Dabber - Nantwich - town centre centre sign - May 2020 (1)

Dear Editor

A person born in Nantwich is called a DABBER.

“You can always tell a Dabber, but you can’t tell them much?”

But which of the following below is your readership’s preferred derivation?

A few years ago, the Nantwich Historical Society chose No.14 as their best derivation.

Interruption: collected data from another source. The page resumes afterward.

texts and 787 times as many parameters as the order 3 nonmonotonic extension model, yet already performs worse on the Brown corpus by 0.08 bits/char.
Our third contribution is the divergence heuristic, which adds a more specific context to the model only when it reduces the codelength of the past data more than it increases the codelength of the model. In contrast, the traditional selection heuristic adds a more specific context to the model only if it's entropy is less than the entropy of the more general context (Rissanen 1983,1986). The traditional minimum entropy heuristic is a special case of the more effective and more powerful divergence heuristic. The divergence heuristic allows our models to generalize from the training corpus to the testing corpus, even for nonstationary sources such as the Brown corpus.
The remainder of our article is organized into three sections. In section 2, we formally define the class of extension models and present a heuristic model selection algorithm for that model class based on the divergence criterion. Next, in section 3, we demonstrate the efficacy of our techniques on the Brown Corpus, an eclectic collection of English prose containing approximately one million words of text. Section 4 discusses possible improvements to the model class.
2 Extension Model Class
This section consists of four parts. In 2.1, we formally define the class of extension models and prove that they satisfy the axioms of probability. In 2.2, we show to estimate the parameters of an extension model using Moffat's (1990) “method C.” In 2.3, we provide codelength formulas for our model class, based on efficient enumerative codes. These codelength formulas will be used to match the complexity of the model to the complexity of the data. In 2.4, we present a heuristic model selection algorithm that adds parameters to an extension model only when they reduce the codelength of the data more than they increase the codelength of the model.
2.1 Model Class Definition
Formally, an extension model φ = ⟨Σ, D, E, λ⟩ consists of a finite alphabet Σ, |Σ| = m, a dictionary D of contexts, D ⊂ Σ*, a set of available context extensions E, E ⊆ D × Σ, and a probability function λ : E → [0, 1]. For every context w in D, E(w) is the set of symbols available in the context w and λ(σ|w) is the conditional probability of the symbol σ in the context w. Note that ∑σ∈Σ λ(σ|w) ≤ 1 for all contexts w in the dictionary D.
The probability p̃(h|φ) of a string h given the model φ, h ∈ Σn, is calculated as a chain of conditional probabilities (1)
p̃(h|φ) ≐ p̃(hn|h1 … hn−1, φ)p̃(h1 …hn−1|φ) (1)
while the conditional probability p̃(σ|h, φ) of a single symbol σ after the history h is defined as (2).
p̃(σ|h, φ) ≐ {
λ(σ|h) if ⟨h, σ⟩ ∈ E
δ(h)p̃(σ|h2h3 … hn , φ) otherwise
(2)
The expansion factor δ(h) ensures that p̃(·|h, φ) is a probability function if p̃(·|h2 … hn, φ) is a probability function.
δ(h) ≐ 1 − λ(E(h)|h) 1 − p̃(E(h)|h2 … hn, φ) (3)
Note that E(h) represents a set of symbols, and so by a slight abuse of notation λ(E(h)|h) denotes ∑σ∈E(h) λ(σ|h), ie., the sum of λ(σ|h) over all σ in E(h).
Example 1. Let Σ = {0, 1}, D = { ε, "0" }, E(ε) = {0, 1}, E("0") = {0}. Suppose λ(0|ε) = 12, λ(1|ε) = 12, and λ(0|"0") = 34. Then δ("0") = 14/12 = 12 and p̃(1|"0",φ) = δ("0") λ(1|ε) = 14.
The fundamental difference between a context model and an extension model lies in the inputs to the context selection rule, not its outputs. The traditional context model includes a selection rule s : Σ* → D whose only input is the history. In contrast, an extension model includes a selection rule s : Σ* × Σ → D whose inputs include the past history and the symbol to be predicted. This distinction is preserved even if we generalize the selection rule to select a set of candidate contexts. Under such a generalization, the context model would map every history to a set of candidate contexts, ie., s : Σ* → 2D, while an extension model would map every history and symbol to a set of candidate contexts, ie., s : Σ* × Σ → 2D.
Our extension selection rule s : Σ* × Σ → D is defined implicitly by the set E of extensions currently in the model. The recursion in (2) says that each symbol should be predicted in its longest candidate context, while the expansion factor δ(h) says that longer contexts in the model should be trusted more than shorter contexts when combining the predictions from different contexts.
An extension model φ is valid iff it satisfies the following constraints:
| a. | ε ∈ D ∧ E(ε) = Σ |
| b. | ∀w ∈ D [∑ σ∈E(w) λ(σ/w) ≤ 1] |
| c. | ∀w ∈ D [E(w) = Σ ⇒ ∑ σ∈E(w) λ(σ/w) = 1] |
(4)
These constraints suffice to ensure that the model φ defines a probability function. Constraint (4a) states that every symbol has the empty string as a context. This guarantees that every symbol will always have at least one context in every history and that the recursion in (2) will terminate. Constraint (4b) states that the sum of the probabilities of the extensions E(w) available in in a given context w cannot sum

1. To seal a contract agreement on market days, each person DABBED open hands.
2. To DAB a bet especially during races on the Barony circa 1729.
3. To DAB a thumb print on a document or letter, to sign, it if one couldn’t read or write one’s name.
4. To be a DAB hand at an activity is to be good at it.
5. Tudor buildings contained wattle and daub – the builder was a DAUBER.
6. To fight – to put up your DABS or fists.
7. To DAB currants on the outside of a bun or cake – to press them into the dough.
8. To soften leather to make gloves or bags – one could use a small hammer or DAB.
9. To DAB a hide into a tank of tannic acid during the making of leather.
10. To DAB lime on to the branch of a tree to catch birds for caging.
11. To keep out of sight of gamekeepers while poaching – “DAB thee down, feyther”.
12. To DAB old clothes for renovating or repairing and to pass them on to a person in need.
13. To catch fish (DABS) in the River Weaver while angling.
14. To use a DAB or large flat wooden spatula to scoop froth/impurities off the lead pans and to squash the wet salt during the walling process. Making salt from brine.
15. or any other relevant suggestion?…which is most appropriate in Nantwich?

Jonathan White

Nantwich Town FC - Dabbers fans celebrate victory with the Cheshire Senior Cup 2018-19 (1)

One Comment


    This is a version that I remember being said in my younger days, whether there is anything in it I don’t know.
    “Brine pits had larch wood poles immersed in the solution and these were dabbed or dabbled frequently to assist in the crustation of the salt on them.
    The poles were then withdrawn and the salt knocked off them.
    The workers were then called Dabblers or Dabbers”.